29. DPRK Nuclear Issue
Munhwa Ilbo (Koo Bon-hak, “DPRK SHOULD DENUCLEARIZE AND OPEN DOOR TO GET AID”, 2008/09/23) said in a column that the major reason why the DPRK is driving the peninsula into nuclear crisis is because they are not willing to abandon their nuclear program. Second, they are also waiting for the talks with the next U.S. administration, so that they can produce additional plutonium and nuclear weapons, which will gradually bring them more profit. Third, concerning inter-Korean relations, they are aiming to take the upper position by confusing ROK’s DPRK policy. Fourth, it seems that DPRK’s military hard-liners are trying to repeal the nuke agreement on behalf of Kim Jong-il, who is known to be ill. The DPRK suggested that the two Koreas should hold economy-energy talks and required the ROK to fulfill what was agreed during the six-party talks. In this situation, economic support toward the DPRK who suspended the disabling process is totally meaningless.

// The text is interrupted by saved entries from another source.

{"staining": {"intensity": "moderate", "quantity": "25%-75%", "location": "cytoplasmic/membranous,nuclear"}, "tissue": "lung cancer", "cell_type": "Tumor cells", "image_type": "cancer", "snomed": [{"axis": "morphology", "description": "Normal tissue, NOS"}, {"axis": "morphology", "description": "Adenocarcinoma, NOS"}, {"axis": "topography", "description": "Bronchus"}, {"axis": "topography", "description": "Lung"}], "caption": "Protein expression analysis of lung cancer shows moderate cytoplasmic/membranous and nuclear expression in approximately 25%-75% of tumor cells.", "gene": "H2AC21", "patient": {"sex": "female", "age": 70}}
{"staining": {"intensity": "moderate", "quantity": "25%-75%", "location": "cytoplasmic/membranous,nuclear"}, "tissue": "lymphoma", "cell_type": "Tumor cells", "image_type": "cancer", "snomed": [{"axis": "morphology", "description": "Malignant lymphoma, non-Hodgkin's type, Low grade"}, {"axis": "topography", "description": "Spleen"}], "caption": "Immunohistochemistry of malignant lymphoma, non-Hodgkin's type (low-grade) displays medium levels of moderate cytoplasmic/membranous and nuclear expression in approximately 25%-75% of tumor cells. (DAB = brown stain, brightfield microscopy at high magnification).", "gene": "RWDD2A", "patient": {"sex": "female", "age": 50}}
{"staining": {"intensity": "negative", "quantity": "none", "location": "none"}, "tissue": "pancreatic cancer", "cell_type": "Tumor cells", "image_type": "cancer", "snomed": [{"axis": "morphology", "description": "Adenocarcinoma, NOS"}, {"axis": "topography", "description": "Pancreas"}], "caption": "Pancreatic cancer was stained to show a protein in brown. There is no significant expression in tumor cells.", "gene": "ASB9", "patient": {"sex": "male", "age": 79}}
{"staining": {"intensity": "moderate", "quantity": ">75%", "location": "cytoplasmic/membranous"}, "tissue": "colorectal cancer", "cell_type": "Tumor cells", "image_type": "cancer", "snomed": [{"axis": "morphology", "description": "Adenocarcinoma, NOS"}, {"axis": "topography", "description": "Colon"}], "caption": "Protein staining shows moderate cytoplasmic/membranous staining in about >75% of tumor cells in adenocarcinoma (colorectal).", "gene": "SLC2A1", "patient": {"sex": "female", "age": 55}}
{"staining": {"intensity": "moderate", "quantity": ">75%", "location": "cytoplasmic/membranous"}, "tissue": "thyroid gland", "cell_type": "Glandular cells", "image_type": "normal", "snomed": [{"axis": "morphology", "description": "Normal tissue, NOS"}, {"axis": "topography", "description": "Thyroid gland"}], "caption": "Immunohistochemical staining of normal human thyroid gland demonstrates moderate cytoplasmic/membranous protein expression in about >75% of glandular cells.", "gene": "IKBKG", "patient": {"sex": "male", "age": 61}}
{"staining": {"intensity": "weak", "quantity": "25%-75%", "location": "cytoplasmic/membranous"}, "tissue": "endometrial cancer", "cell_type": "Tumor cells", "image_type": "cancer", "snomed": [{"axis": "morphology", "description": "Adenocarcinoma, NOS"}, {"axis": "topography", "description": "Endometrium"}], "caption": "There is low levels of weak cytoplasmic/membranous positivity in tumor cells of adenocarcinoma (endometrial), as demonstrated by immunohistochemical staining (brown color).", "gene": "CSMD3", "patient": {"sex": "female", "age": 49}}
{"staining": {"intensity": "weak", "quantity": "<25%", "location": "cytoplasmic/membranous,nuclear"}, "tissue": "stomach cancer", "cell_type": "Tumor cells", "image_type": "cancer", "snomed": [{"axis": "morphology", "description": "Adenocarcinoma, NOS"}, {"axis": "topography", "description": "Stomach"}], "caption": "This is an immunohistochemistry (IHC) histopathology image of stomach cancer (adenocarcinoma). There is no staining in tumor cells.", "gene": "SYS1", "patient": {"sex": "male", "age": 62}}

OhmyNews (Chung Wook-sik, The PeaceNetwork Representives, “MB ADMINISTRATION HAS NO WILL TO RESOLVE NUCLEAR PROBLEM”, 2008/09/23) reported that Lee Myung-bak administration’s DPRK policy has always been firmer than Bush administration’s. Many government officials say that they do not know what the DPRK intends to get by suspending the disabling process and starting rebuilding the facilities. However, DPRK’s intention has rather been clear from the beginning. They are forcing the U.S. either to remove them from the list of state sponsors of terrorism, or to accept DPRK’s possession of nuclear weapons. Therefore, what is important at the moment is to finish the conflict over verification mechanism, so that the U.S. can eliminate them from ‘the list’. The first step of the verification mechanism has been agreed mostly during July’s six-party head-representative talks. Further processes can be completed effectively based on what is agreed during the talks.